Exploring How Customers Interact With Advertising, Products, Brands, and Channels, using Multichannel Forensics.

October 22, 2006

Catalog and Online Marketing Strategy, You Decide!

Your business mails a catalog every November to 100,000 customers. It has been tradition to mail 50,000 housefile names, and 50,000 prospects.

Over the past three years, the performance of the November catalog has not met expectations. The database marketing folks do a good job of measuring results in the catalog and online channel. They don't follow the approach of allocating online orders to the catalog channel simply because the customer received a catalog. Instead, the database marketing folks execute mail and control tests, measuring the true incremental benefit of the mailing across channels.

Here are the results over the past three years, and the planned results for 2006. Each year, 100,000 catalogs were mailed.

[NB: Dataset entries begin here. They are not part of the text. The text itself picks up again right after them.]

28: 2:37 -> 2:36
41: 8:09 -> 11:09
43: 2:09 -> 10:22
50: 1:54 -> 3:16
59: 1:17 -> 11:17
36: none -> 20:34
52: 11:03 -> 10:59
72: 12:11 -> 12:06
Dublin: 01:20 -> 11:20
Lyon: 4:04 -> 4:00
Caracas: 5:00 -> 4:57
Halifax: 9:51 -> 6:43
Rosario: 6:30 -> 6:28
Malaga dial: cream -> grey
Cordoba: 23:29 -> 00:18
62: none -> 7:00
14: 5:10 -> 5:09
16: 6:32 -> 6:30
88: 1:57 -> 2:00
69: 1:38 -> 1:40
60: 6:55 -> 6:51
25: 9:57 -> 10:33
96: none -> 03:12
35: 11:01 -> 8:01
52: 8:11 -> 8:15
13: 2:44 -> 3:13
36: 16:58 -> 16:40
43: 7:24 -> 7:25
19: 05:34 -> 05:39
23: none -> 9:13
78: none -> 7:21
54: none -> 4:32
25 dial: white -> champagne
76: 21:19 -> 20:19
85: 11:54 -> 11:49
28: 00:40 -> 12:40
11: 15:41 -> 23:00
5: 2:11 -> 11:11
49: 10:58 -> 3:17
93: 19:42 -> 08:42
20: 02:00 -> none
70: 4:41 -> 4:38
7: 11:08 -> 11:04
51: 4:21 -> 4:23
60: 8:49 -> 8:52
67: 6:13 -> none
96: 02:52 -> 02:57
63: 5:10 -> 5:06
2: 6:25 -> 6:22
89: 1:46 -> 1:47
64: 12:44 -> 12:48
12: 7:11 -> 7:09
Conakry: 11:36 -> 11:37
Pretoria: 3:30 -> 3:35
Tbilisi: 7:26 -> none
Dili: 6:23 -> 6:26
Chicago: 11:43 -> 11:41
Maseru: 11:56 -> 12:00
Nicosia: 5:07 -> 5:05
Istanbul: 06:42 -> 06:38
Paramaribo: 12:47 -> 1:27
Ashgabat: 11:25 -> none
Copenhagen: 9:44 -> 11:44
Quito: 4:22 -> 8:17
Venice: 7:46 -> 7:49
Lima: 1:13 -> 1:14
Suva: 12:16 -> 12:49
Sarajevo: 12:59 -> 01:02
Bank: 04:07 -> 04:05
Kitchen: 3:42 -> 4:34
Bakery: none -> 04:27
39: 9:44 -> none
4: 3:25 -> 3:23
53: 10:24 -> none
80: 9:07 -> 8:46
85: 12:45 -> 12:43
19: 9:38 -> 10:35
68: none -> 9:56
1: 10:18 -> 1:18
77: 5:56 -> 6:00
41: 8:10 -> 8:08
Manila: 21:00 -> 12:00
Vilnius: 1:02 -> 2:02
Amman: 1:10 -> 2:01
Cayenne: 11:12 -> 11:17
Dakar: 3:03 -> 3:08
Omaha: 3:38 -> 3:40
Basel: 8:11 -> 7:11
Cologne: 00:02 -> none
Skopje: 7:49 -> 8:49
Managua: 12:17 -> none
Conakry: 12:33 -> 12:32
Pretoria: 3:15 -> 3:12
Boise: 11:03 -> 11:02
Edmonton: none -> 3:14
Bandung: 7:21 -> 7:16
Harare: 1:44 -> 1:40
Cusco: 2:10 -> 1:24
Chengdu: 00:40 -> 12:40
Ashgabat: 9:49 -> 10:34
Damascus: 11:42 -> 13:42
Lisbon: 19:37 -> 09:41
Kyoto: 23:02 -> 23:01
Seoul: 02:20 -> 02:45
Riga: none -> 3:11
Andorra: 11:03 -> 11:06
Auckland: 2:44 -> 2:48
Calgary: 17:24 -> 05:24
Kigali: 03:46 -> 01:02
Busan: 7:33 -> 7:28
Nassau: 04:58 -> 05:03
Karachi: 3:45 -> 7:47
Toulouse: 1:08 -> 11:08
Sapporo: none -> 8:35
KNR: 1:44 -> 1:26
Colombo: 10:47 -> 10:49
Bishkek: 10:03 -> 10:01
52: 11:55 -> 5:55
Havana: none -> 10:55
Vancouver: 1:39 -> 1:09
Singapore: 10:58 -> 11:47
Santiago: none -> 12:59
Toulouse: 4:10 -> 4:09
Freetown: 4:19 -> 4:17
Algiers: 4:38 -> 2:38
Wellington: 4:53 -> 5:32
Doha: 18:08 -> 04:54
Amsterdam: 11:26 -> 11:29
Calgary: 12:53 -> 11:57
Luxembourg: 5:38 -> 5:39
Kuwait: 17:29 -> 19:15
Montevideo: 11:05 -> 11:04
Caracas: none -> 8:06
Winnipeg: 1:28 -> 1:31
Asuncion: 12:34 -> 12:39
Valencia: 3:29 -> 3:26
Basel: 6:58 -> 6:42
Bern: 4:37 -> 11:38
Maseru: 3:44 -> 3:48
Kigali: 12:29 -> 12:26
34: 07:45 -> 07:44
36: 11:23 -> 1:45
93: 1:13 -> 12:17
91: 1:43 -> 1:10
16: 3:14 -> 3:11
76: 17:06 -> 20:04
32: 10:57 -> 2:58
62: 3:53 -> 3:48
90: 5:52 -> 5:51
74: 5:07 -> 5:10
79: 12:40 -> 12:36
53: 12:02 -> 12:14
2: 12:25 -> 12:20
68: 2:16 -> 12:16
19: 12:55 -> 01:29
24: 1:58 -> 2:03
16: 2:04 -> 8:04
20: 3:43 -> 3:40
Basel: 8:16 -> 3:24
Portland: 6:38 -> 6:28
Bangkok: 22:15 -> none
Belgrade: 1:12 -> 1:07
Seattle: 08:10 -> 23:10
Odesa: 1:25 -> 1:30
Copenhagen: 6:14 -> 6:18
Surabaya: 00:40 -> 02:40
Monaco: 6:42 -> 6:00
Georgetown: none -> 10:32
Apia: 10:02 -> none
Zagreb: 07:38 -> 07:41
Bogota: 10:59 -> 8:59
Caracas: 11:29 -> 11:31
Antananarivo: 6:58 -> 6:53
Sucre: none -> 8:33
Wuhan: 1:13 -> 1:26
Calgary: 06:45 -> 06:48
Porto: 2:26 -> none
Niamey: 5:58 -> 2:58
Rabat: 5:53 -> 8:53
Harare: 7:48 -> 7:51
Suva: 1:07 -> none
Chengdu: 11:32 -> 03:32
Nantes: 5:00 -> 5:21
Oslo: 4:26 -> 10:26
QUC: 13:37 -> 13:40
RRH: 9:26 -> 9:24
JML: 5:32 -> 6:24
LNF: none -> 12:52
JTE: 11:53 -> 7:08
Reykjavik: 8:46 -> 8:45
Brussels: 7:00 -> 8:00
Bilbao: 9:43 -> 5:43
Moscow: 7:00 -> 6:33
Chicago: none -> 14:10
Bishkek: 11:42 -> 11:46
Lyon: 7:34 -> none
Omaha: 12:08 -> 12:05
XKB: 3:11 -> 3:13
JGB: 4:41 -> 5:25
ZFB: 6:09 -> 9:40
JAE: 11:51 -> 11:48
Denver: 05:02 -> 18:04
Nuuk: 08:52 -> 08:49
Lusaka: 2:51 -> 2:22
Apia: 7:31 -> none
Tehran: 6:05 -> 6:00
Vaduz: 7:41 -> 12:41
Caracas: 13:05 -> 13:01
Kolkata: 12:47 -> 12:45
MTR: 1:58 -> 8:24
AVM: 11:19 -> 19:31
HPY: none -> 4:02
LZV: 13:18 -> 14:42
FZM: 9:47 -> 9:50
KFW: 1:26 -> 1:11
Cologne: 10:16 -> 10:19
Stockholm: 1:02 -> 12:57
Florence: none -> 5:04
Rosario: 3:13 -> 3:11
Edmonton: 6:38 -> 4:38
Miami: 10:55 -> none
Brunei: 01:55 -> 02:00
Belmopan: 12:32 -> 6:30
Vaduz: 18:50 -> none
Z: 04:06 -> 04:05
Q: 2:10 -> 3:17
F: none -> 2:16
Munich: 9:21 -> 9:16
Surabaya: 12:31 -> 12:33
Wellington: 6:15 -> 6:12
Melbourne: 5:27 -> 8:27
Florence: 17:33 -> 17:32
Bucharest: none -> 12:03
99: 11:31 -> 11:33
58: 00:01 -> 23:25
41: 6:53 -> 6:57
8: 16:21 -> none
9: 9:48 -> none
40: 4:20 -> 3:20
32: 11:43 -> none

November Catalog Performance











Catalog Online Total Total Profit Total

Sales Sales Sales Cost Factor Profit
2006 Plan $200,000 $100,000 $300,000 $115,000 33.0% ($16,000)
2005 Results $250,000 $75,000 $325,000 $110,000 32.0% ($6,000)
2004 Results $300,000 $50,000 $350,000 $105,000 31.5% $5,250
2003 Results $375,000 $25,000 $400,000 $100,000 31.3% $25,200


The online marketing folks also execute November campaigns, including email, online marketing, search and affiliate programs. The next table illustrates their results.


November Digital Marketing Performance










Catalog Online Total Total Profit Total

Sales Sales Sales Cost Factor Profit
2006 Plan $2,000 $150,000 $152,000 $30,000 33.0% $20,160
2005 Results $2,000 $80,000 $82,000 $12,000 32.0% $14,240
2004 Results $2,000 $30,000 $32,000 $3,000 31.5% $7,080
2003 Results $2,000 $10,000 $12,000 $1,000 31.3% $2,756


In total, multichannel campaigns have not met profit expectations. Here are the total results:


Total November Marketing Performance










Catalog Online Total Total Profit Total

Sales Sales Sales Cost Factor Profit
2006 Plan $202,000 $250,000 $452,000 $145,000 33.0% $4,160
2005 Results $252,000 $155,000 $407,000 $122,000 32.0% $8,240
2004 Results $302,000 $80,000 $382,000 $108,000 31.5% $12,330
2003 Results $377,000 $35,000 $412,000 $101,000 31.3% $27,956


You have been promoted to the position of Vice President of Database Marketing, reporting to the Chief Marketing Officer. The Chief Financial Officer assigned you the task of dramatically improving the profitability of marketing activities.

Your Chief Executive Officer strongly believes in the multichannel power of catalog mailings. Her thirty years of experience in catalog marketing fuel her belief that catalog is an effective tool in communicating the brand.

Your boss, the Chief Marketing Officer, is an online hipster with five years of total marketing experience. She wants to take catalog marketing dollars, and move them into the online channel, significantly increasing the presence of the brand online, and via email.

There probably aren't any right or wrong answers to this situation, though we would all agree that it is important to continue to increase sales and profit.

Let's discuss your 2007 marketing strategy. How would you change the mix of advertising spend between catalog and digital channels? How would you navigate the political challenges between the Chief Executive Officer, the Chief Financial Officer, and the Chief Marketing Officer?